**SUPPLIED TEXT**
Our responsibility is to read the other information and, in doing so, consider whether the other information is materially inconsistent with the financial statements or our knowledge obtained in the course of the audit, or otherwise appears to be materially misstated. If we identify such material inconsistencies or apparent material misstatements, we are required to determine whether this gives rise to a material misstatement in the financial statements themselves. If, based on the work we have performed, we conclude that there is a material misstatement of this other information, we are required to report that fact.

We have nothing to report in this regard.
 
Opinions on other matters prescribed by the Companies Act 2006

In our opinion, based on the work undertaken in the course of the audit:
 
the information given in the Directors' Report for the financial year for which the financial statements are prepared is consistent with the financial statements; and
the Directors' Report has been prepared in accordance with applicable legal requirements.

Matters on which we are required to report by exception

In light of the knowledge and understanding of the Company and its environment obtained in the course of the audit, we have not identified material misstatements in the Directors' Report.

We have nothing to report in respect of the following matters in relation to which the Companies Act 2006 requires us to report to you if, in our opinion:

adequate accounting records have not been kept, or returns adequate for our audit have not been received from branches not visited by us; or
the financial statements are not in agreement with the accounting records and returns; or
certain disclosures of Directors' remuneration specified by law are not made; or
we have not received all the information and explanations we require for our audit; or
the directors were not entitled to prepare the financial statements in accordance with the small companies regime and take advantage of the small companies’ exemption in preparing the Directors' Report and from the requirement to prepare a Strategic Report.

**DATA SHOWN**
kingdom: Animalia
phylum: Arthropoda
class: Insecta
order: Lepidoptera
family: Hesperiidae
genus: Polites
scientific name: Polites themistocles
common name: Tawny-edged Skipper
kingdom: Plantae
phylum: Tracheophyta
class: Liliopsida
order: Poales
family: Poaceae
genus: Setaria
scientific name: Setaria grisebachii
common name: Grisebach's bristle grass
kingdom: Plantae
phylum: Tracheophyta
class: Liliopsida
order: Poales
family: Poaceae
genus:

**SHORT PROBLEM 1**
Duplicate the whole audit report excerpt word for word.
**SHORT PROBLEM 2**
Set down every line of the taxonomy entries exactly as they appear, from the first kingdom line to the last line.

**FULL RESPONSE 1**
Our responsibility is to read the other information and, in doing so, consider whether the other information is materially inconsistent with the financial statements or our knowledge obtained in the course of the audit, or otherwise appears to be materially misstated. If we identify such material inconsistencies or apparent material misstatements, we are required to determine whether this gives rise to a material misstatement in the financial statements themselves. If, based on the work we have performed, we conclude that there is a material misstatement of this other information, we are required to report that fact.

We have nothing to report in this regard.
 
Opinions on other matters prescribed by the Companies Act 2006

In our opinion, based on the work undertaken in the course of the audit:
 
the information given in the Directors' Report for the financial year for which the financial statements are prepared is consistent with the financial statements; and
the Directors' Report has been prepared in accordance with applicable legal requirements.

Matters on which we are required to report by exception

In light of the knowledge and understanding of the Company and its environment obtained in the course of the audit, we have not identified material misstatements in the Directors' Report.

We have nothing to report in respect of the following matters in relation to which the Companies Act 2006 requires us to report to you if, in our opinion:

adequate accounting records have not been kept, or returns adequate for our audit have not been received from branches not visited by us; or
the financial statements are not in agreement with the accounting records and returns; or
certain disclosures of Directors' remuneration specified by law are not made; or
we have not received all the information and explanations we require for our audit; or
the directors were not entitled to prepare the financial statements in accordance with the small companies regime and take advantage of the small companies’ exemption in preparing the Directors' Report and from the requirement to prepare a Strategic Report.

**FULL RESPONSE 2**
kingdom: Animalia
phylum: Arthropoda
class: Insecta
order: Lepidoptera
family: Hesperiidae
genus: Polites
scientific name: Polites themistocles
common name: Tawny-edged Skipper
kingdom: Plantae
phylum: Tracheophyta
class: Liliopsida
order: Poales
family: Poaceae
genus: Setaria
scientific name: Setaria grisebachii
common name: Grisebach's bristle grass
kingdom: Plantae
phylum: Tracheophyta
class: Liliopsida
order: Poales
family: Poaceae
genus:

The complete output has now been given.